[chef] Re: why does mysql on ec2 bind to priviate i.p?


Chronological Thread 
  • From: Vladimir Girnet < >
  • To:
  • Subject: [chef] Re: why does mysql on ec2 bind to priviate i.p?
  • Date: Wed, 14 Nov 2012 17:47:50 +0200

Hi,

I have a strange situation on a Rackspace server - in some conditions IP address for MySQL is set to public IP (which is node IP address). It looks like "cloud" attribute is not yet available when mysql bind ipaddress is evaluated. 
I'm running embedded chef 10.14.4 on CentOS 6.3 on Rackspace. 

It looks like some attributes are evaluated before all plugins are executed. 
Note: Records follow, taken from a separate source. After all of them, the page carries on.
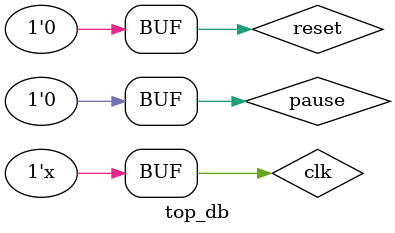
<source format=v>
`timescale 1ns / 1ps


module top_db;

	// Inputs
	reg clk;
	reg reset;
	reg pause;
	reg [1:0] SEL;
	reg ADJ;

	// Outputs
	wire [7:0] segCode;
	wire [3:0] an;
	wire [2:0] red;
	wire [2:0] green;
	wire [1:0] blue;
	wire hsync;
	wire vsync;

	// Instantiate the Unit Under Test (UUT)
	top_fsm uut (
		.clk(clk), 
		.reset(reset), 
		.pause(pause),  
		.segCode(segCode), 
		.an(an), 
		.red(red), 
		.green(green), 
		.blue(blue), 
		.hsync(hsync), 
		.vsync(vsync)
	);

	initial begin
		// Initialize Inputs
		clk = 0;
		reset = 0;
		pause = 0;
		// Wait 100 ns for global reset to finish
		#100;
		reset = 1;
		#100;
		reset = 0;
        
		// Add stimulus here

	end
      
always #5 clk= ~clk;
endmodule


</source>
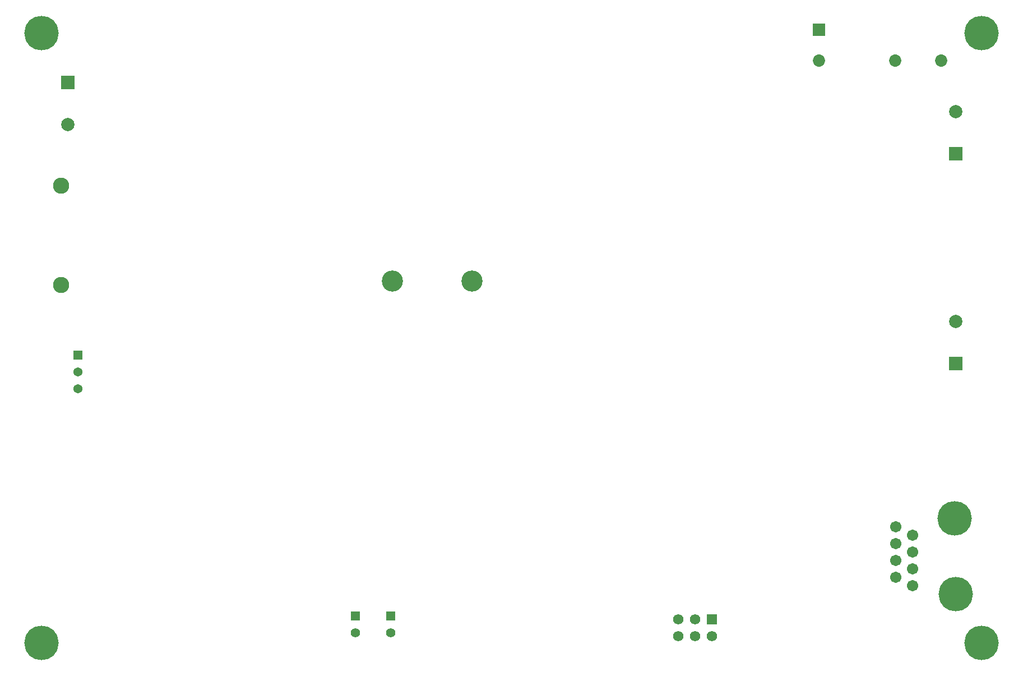
<source format=gbs>
%FSLAX23Y23*%
%MOIN*%
%SFA1B1*%

%IPPOS*%
%ADD81R,0.078870X0.078870*%
%ADD82C,0.078870*%
%ADD83R,0.055120X0.055120*%
%ADD84C,0.055120*%
%ADD85R,0.061810X0.061810*%
%ADD86C,0.061810*%
%ADD87C,0.072960*%
%ADD88R,0.072960X0.072960*%
%ADD89C,0.096580*%
%ADD90C,0.067060*%
%ADD91C,0.204850*%
%ADD92R,0.053980X0.053980*%
%ADD93C,0.053980*%
%ADD94C,0.126110*%
%LNpcb1-1*%
%LPD*%
G54D81*
X6670Y4075D03*
X1390Y4500D03*
X6670Y2830D03*
G54D82*
X6670Y4325D03*
X1390Y4250D03*
X6670Y3080D03*
G54D83*
X3100Y1328D03*
X3311Y1329D03*
G54D84*
X3100Y1230D03*
X3311Y1230D03*
G54D85*
X5220Y1310D03*
G54D86*
X5120Y1310D03*
X5020D03*
X5220Y1210D03*
X5120D03*
X5020D03*
G54D87*
X5857Y4627D03*
X6310D03*
X6586D03*
G54D88*
X5857Y4812D03*
G54D89*
X1350Y3885D03*
Y3294D03*
G54D90*
X6313Y1758D03*
X6413Y1608D03*
X6313Y1658D03*
X6413Y1708D03*
Y1808D03*
X6313Y1858D03*
X6413Y1508D03*
X6313Y1558D03*
G54D91*
X6665Y1910D03*
X6670Y1460D03*
X1235Y4792D03*
Y1170D03*
X6825Y4792D03*
Y1170D03*
G54D92*
X1450Y2880D03*
G54D93*
X1450Y2780D03*
Y2680D03*
G54D94*
X3320Y3320D03*
X3793D03*
M02*
</source>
Does someone else experienced such issue? Should I upgrade to latest 10.6.2? 

Thanks,
--
Vladimir Girnet
Infrastructure Engineer
Tacit Knowledge
http://www.tacitknowledge.com


On Nov 14, 2012, at 4:26 PM, Joshua Timberman wrote:

On 11/13/12 9:28 PM, "S Ahmed" < "> > wrote:


I noticed when I used the mysql recipe it installs mysql and binds it to
the private i.p on ec2, why is that?

My application can't connect as it uses 'localhost' (jdbc), but for some
reason it works fine using ruby.

The reason for not using localhost is because in the opinion of the
cookbook, it is more useful to have the server accessible on the [private]
network so that other systems like application servers can connect to it.
We use the private address on cloud providers because, as Matt pointed
out, it may cost money for external bandwidth. Also, having your database
server accessible on the external network is bad :).

You can set the attribute `node['mysql']['bind_address']` in a role or on
the node itself, to use loopback.


For example, in a role:

default_attributes(
 "mysql" => {
   "bind_address" => "127.0.0.1"
 }
)

On the node itself would be the JSON equivalent of the above.